チャリパイ14~最後のサムライ!




「待ちなさい!ブタフィ将軍!」





その声のする方を振り返ってみると、そこには例の『婚姻承諾書』を掲げて厳しい顔をしたイベリコの姿があった。


「あなたの望んでいる承諾書にサインをしたわ!

取引をしましょうブタフィ将軍!
……今すぐその方達の処刑宣言を撤回しなさい!さもなければ、この承諾書を破り捨てます!」


そう言ってイベリコは、婚姻承諾書の上部右端と左端をそれぞれの手で持ち、すぐにでも用紙を真っ二つに破れる体勢を取った。


それを見たブタフィが、短く舌打ちをする。


さんざん苦労して署名させた承諾書を破られたら、次にまたサインさせるのは一苦労だ……


「まったく……色々と注文の多いお姫さまだ……

わかりましたよ!この不届き者達の処刑は取り止めましょう!
おい、誰かこの者達を牢にでもぶちこんでおけ!」


ブタフィは、渋々この取引に応じた。


チャリパイを取り囲んでいた兵士達は、すぐさま四人の腕を取り部屋の外へと連れ出す。


「処刑は取り止めますが、これだけの事をやってのけた奴らを無罪放免という訳にはいきません。
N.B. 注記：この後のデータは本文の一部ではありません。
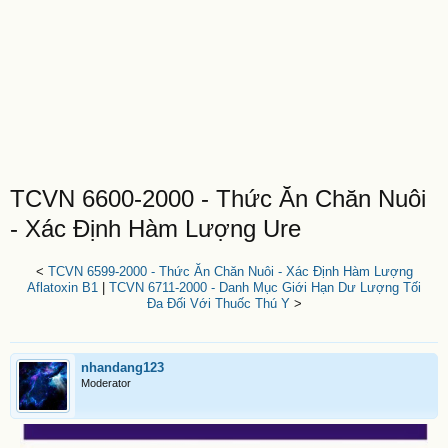
TCVN 6600-2000 - Thức Ăn Chăn Nuôi
- Xác Định Hàm Lượng Ure
<
TCVN 6599-2000 - Thức Ăn Chăn Nuôi - Xác Định Hàm Lượng
Aflatoxin B1
|
TCVN 6711-2000 - Danh Mục Giới Hạn Dư Lượng Tối
Đa Đối Với Thuốc Thú Y
>
nhandang123
Moderator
私にも立場というものがありますからな!」


「わかったわ……」


とにかく、チャリパイの命が助かった事にイベリコはほっと胸を撫で下ろした。


(ロース…そしてあの人達の命には代えられない………たとえ望まぬ者との結婚だとしても、今の私にはこれしか方法が無いのよ……)


一方、地下の牢屋に連れられている途中のチャリパイは


「さっきの紙って、一体何だったのシチロー?」


ひろきの質問に、シチローは悔しそうな表情で答えるのだった。